BEGIN Supplied material

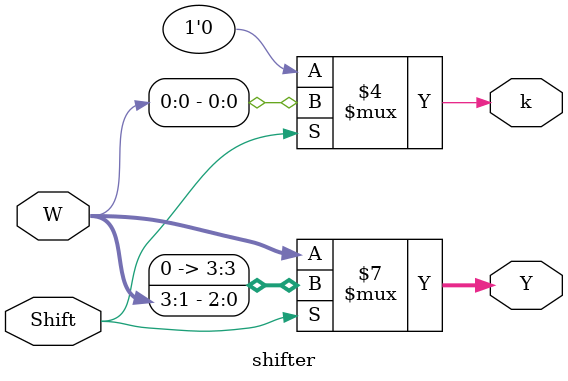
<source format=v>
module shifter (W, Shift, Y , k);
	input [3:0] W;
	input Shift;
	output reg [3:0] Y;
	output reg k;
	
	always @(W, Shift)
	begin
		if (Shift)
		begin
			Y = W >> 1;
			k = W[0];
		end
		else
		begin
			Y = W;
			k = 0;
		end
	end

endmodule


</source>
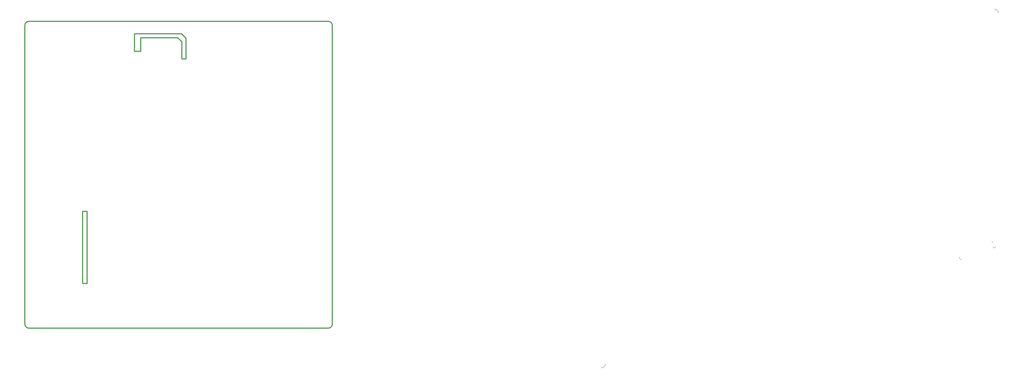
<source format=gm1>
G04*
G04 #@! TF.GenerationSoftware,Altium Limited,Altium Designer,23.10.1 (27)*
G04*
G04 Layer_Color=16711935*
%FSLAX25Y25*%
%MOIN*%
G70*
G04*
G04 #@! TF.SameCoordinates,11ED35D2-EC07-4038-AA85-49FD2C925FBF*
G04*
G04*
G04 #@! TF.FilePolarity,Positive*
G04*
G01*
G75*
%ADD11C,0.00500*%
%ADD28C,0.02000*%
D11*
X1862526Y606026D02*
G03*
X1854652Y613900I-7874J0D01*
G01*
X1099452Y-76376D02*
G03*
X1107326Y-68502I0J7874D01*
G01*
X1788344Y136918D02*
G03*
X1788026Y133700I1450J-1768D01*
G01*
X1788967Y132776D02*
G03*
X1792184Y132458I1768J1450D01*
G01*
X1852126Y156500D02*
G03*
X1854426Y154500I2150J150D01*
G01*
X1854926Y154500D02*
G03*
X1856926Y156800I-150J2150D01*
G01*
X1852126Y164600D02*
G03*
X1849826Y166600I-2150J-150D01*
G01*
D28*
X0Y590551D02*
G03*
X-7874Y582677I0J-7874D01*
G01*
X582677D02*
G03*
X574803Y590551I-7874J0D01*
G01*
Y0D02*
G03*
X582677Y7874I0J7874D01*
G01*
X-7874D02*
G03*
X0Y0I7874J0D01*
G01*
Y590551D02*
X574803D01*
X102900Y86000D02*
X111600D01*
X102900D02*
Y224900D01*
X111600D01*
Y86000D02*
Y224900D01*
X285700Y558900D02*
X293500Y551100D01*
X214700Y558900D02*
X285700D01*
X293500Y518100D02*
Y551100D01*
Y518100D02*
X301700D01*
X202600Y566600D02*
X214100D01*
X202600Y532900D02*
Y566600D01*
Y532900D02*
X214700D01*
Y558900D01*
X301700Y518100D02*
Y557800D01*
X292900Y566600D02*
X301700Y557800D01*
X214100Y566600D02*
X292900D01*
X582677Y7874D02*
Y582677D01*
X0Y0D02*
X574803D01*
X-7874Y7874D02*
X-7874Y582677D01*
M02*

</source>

END Supplied material

What lines in the data hold the word "source"? Return them.

Output of the exercise >>
<source format=v>
</source>
<source format=gm1>
</source>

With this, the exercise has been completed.